Updating @datahole

Datahole's Twitter avatar Datahole is a Twitter account I have been ‘maintaining’ for over four years. In practice I’ve simply been letting it run itself.

It takes RSS feeds from Ars Technica, Wired, The Guardian and Bruce Schneier‘s blog and looks for stories containing words like ‘leak’, ‘phishing’ and ‘password’.

Then it adds in unfiltered posts from The Register’s security news and The Open Rights Group.

Last night I updated the look and feel of the account with a new avatar, header and background image.
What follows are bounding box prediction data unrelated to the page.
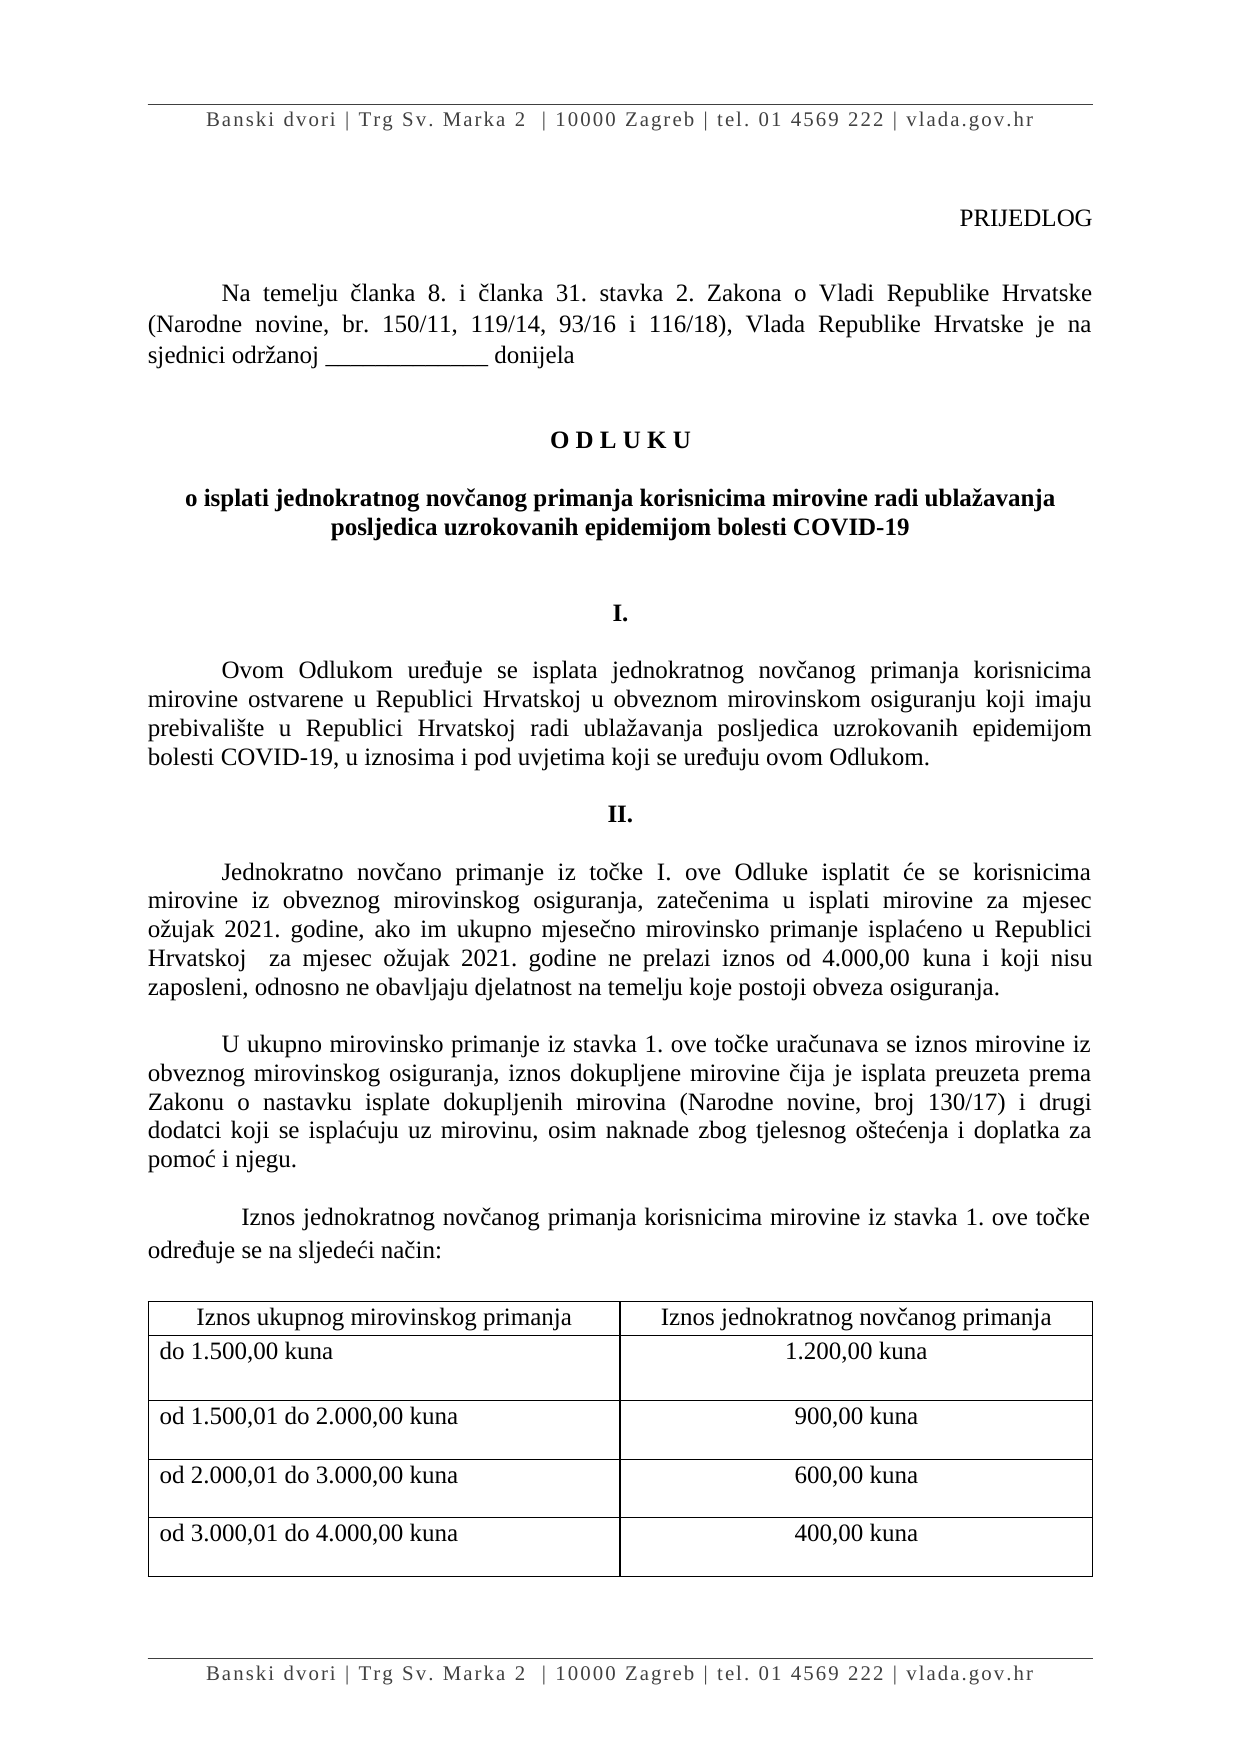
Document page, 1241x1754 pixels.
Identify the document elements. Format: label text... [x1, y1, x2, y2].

text Jednokratno novčano primanje iz točke I. ove Odluke isplatit će se korisnicima mirovine iz obveznog mirovinskog osiguranja, zatečenima u isplati mirovine za mjesec ožujak 2021. godine, ako im ukupno mjesečno mirovinsko primanje isplaćeno u Republici Hrvatskoj za mjesec ožujak 2021. godine ne prelazi iznos od 4.000,00 kuna i koji nisu zaposleni, odnosno ne obavljaju djelatnost na temelju koje postoji obveza osiguranja. [148, 857, 1093, 1001]
text Iznos jednokratnog novčanog primanja korisnicima mirovine iz stavka 1. ove točke određuje se na sljedeći način: [148, 1202, 1093, 1264]
table_cell 1.200,00 kuna [621, 1336, 1092, 1400]
text Banski dvori | Trg Sv. Marka 2 | 10000 Zagreb | tel. 01 4569 222 | vlada.gov.hr [148, 105, 1093, 131]
table_cell 400,00 kuna [621, 1518, 1092, 1576]
table_cell od 2.000,01 do 3.000,00 kuna [149, 1460, 619, 1517]
text O D L U K U [148, 426, 1093, 454]
text U ukupno mirovinsko primanje iz stavka 1. ove točke uračunava se iznos mirovine iz obveznog mirovinskog osiguranja, iznos dokupljene mirovine čija je isplata preuzeta prema Zakonu o nastavku isplate dokupljenih mirovina (Narodne novine, broj 130/17) i drugi dodatci koji se isplaćuju uz mirovinu, osim naknade zbog tjelesnog oštećenja i doplatka za pomoć i njegu. [148, 1029, 1093, 1173]
table_cell 600,00 kuna [621, 1460, 1092, 1517]
text o isplati jednokratnog novčanog primanja korisnicima mirovine radi ublažavanja posljedica uzrokovanih epidemijom bolesti COVID-19 [148, 483, 1093, 541]
table_cell 900,00 kuna [621, 1401, 1092, 1459]
text Na temelju članka 8. i članka 31. stavka 2. Zakona o Vladi Republike Hrvatske (Narodne novine, br. 150/11, 119/14, 93/16 i 116/18), Vlada Republike Hrvatske je na sjednici održanoj _____________ donijela [148, 276, 1093, 369]
table_header Iznos jednokratnog novčanog primanja [621, 1302, 1092, 1335]
text I. [148, 598, 1093, 627]
table_cell do 1.500,00 kuna [149, 1336, 619, 1400]
text Ovom Odlukom uređuje se isplata jednokratnog novčanog primanja korisnicima mirovine ostvarene u Republici Hrvatskoj u obveznom mirovinskom osiguranju koji imaju prebivalište u Republici Hrvatskoj radi ublažavanja posljedica uzrokovanih epidemijom bolesti COVID-19, u iznosima i pod uvjetima koji se uređuju ovom Odlukom. [148, 656, 1093, 771]
table_header Iznos ukupnog mirovinskog primanja [149, 1302, 619, 1335]
table_cell od 3.000,01 do 4.000,00 kuna [149, 1518, 619, 1576]
table_cell od 1.500,01 do 2.000,00 kuna [149, 1401, 619, 1459]
text II. [148, 799, 1093, 828]
list PRIJEDLOG [223, 201, 1093, 232]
Besides these cosmetic tweaks I added two feeds from the blog of security expert Brian Krebs, specifically his categories ‘latest warnings’ and ‘the coming storm’.

Yahoo Pipes: Datahole

This trickery is all done with Yahoo Pipes which outputs a single RSS feed which I gave to Twitterfeed. Job done.

Originally Datahole was supposed to detect and tweet only news about masses of private data being lost. You know the kind of story: When someone from the NHS leaves a laptop full of patient information on a train, or when a social network gets hacked and tens of thousands of unencrypted passwords are leaked all over the internet.

In practice it was hard to narrow the focus that much, so it became a feed of general interest security news.